What is inefficient about the world, said Kirzner, is at each instant, an opportunity for improvements, in one way or another and is yet simply not yet noticed. The lure of pure entrepreneurial profits harnesses the systematic elimination of errors and points the way to the market generated institutions necessary for steady social improvements to emerge. Brand names are an obvious example of an institution to overcome doubts about product quality. Middle-men and brokers specialise in performing much of the calculation burdens in their markets.

Many still compare real-world marketplaces to idealised regulation overseen by bureaucrats free of the very biases they are nudging us along to overcome. There are real constraints that limit the options available to fix what are seen as problems to be solved.

Vernon Smith when asked about behavioural economics, wondered how so cognitively flawed a creature made it out of the caves. Vernon Smith argued that the answer had a lot to do with the institutions that emerged to overcome human limitations:

Markets are about recognizing that information is dispersed in all social systems and that the problem of society is to find, devise, and discover institutions that incentivize and enable people to make the right decisions without anyone having to tell them what to do.

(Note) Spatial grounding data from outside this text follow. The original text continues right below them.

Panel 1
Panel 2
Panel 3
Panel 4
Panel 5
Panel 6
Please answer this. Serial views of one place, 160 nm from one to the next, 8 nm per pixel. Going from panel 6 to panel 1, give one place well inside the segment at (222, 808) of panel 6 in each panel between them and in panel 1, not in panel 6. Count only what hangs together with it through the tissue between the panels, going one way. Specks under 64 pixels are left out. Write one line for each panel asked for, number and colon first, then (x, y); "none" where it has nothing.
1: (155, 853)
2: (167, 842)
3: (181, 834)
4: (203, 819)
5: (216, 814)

Smith and Hayek both posit that market institutions rather than individuals bear the primary cognitive burden in coordinating economic activity. To quote Vernon Smith:

What we learn from experiments is that any group of people can walk into a room, be incentivized with a well-defined private economic environment, have the rules of the oral double auction explained to them for the first time, and they can make a market that usually converges to a competitive equilibrium, and is 100 per cent efficient—they maximize the gains from exchange—within two or three repetitions of a trading period.

Yet knowledge is dispersed, with no participant informed of market supply and demand, or even understanding what that means.

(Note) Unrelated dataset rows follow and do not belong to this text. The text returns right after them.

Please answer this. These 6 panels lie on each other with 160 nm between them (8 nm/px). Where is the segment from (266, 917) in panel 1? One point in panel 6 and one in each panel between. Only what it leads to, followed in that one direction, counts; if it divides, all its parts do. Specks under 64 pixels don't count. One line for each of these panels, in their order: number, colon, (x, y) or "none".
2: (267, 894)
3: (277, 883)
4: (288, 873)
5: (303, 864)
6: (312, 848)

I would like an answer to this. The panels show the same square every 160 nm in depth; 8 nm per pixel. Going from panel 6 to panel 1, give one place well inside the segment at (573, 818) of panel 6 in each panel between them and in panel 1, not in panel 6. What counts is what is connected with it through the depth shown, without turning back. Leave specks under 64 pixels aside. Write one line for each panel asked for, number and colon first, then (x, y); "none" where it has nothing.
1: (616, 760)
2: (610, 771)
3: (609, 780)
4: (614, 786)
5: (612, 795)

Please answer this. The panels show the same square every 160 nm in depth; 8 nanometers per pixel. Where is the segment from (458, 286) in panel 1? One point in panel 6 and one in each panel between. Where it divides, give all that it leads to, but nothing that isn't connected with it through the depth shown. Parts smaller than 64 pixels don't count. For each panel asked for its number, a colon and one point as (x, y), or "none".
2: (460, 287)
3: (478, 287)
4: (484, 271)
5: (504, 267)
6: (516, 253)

This strikingly demonstrates what Adam Smith called ”a certain propensity in human nature . . . to truck, barter, and exchange one thing for another”

These double oral auctions converged to the competitive price even with as few as three or four sellers with neither the buyers nor sellers knowing anything of the values or costs of others in the market. Price-taking behaviour was not necessary to reach these competitive outcomes.

Behavioural economics is a clumsy way of discussing the pervasiveness of errors because insufficient attention is paid to decentralised, emergent market processes that correct them, often long ago.